Object modification listings:
▼
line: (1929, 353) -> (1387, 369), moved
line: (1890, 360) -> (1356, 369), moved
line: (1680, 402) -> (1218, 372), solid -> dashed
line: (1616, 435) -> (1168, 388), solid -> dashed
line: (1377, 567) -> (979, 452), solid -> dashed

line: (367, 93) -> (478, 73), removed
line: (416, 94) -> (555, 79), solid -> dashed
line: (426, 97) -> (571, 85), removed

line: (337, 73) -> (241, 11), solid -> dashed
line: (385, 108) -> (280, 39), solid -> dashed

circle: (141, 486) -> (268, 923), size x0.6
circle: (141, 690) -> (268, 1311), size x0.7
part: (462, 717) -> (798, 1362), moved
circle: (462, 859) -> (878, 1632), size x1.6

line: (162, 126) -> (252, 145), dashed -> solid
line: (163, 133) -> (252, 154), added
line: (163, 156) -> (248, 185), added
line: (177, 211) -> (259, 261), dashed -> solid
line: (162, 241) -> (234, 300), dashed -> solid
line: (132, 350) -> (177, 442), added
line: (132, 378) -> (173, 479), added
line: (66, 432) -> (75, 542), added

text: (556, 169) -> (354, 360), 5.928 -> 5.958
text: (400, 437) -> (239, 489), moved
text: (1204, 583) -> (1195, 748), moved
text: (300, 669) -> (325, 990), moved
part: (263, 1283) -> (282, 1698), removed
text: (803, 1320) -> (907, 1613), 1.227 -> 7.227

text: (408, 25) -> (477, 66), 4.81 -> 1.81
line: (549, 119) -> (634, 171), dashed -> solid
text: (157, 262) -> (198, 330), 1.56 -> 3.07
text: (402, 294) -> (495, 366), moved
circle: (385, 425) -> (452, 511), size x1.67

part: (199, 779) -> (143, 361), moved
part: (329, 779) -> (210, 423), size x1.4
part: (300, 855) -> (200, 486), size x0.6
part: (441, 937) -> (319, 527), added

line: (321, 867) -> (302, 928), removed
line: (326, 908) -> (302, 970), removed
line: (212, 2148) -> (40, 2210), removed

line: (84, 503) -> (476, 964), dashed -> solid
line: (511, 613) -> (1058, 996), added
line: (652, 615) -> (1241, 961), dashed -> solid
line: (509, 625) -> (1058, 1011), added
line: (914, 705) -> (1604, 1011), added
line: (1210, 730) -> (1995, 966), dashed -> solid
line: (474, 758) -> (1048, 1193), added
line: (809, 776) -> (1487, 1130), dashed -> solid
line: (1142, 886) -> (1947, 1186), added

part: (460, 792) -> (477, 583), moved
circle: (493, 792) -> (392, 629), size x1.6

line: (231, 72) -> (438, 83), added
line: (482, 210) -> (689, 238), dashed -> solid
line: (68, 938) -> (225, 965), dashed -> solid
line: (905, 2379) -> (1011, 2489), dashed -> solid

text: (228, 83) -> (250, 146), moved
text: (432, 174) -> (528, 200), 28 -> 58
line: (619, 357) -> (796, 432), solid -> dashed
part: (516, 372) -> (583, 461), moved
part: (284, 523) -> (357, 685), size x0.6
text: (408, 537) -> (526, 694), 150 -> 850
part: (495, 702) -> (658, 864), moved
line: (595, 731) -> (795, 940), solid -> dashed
▲
| WORK INSTRUCTION |
When you write the entries out again, keep every word and mark exactly as it is.

| REPLY |
line: (1929, 353) -> (1387, 369), moved
line: (1890, 360) -> (1356, 369), moved
line: (1680, 402) -> (1218, 372), solid -> dashed
line: (1616, 435) -> (1168, 388), solid -> dashed
line: (1377, 567) -> (979, 452), solid -> dashed

line: (367, 93) -> (478, 73), removed
line: (416, 94) -> (555, 79), solid -> dashed
line: (426, 97) -> (571, 85), removed

line: (337, 73) -> (241, 11), solid -> dashed
line: (385, 108) -> (280, 39), solid -> dashed

circle: (141, 486) -> (268, 923), size x0.6
circle: (141, 690) -> (268, 1311), size x0.7
part: (462, 717) -> (798, 1362), moved
circle: (462, 859) -> (878, 1632), size x1.6

line: (162, 126) -> (252, 145), dashed -> solid
line: (163, 133) -> (252, 154), added
line: (163, 156) -> (248, 185), added
line: (177, 211) -> (259, 261), dashed -> solid
line: (162, 241) -> (234, 300), dashed -> solid
line: (132, 350) -> (177, 442), added
line: (132, 378) -> (173, 479), added
line: (66, 432) -> (75, 542), added

text: (556, 169) -> (354, 360), 5.928 -> 5.958
text: (400, 437) -> (239, 489), moved
text: (1204, 583) -> (1195, 748), moved
text: (300, 669) -> (325, 990), moved
part: (263, 1283) -> (282, 1698), removed
text: (803, 1320) -> (907, 1613), 1.227 -> 7.227

text: (408, 25) -> (477, 66), 4.81 -> 1.81
line: (549, 119) -> (634, 171), dashed -> solid
text: (157, 262) -> (198, 330), 1.56 -> 3.07
text: (402, 294) -> (495, 366), moved
circle: (385, 425) -> (452, 511), size x1.67

part: (199, 779) -> (143, 361), moved
part: (329, 779) -> (210, 423), size x1.4
part: (300, 855) -> (200, 486), size x0.6
part: (441, 937) -> (319, 527), added

line: (321, 867) -> (302, 928), removed
line: (326, 908) -> (302, 970), removed
line: (212, 2148) -> (40, 2210), removed

line: (84, 503) -> (476, 964), dashed -> solid
line: (511, 613) -> (1058, 996), added
line: (652, 615) -> (1241, 961), dashed -> solid
line: (509, 625) -> (1058, 1011), added
line: (914, 705) -> (1604, 1011), added
line: (1210, 730) -> (1995, 966), dashed -> solid
line: (474, 758) -> (1048, 1193), added
line: (809, 776) -> (1487, 1130), dashed -> solid
line: (1142, 886) -> (1947, 1186), added

part: (460, 792) -> (477, 583), moved
circle: (493, 792) -> (392, 629), size x1.6

line: (231, 72) -> (438, 83), added
line: (482, 210) -> (689, 238), dashed -> solid
line: (68, 938) -> (225, 965), dashed -> solid
line: (905, 2379) -> (1011, 2489), dashed -> solid

text: (228, 83) -> (250, 146), moved
text: (432, 174) -> (528, 200), 28 -> 58
line: (619, 357) -> (796, 432), solid -> dashed
part: (516, 372) -> (583, 461), moved
part: (284, 523) -> (357, 685), size x0.6
text: (408, 537) -> (526, 694), 150 -> 850
part: (495, 702) -> (658, 864), moved
line: (595, 731) -> (795, 940), solid -> dashed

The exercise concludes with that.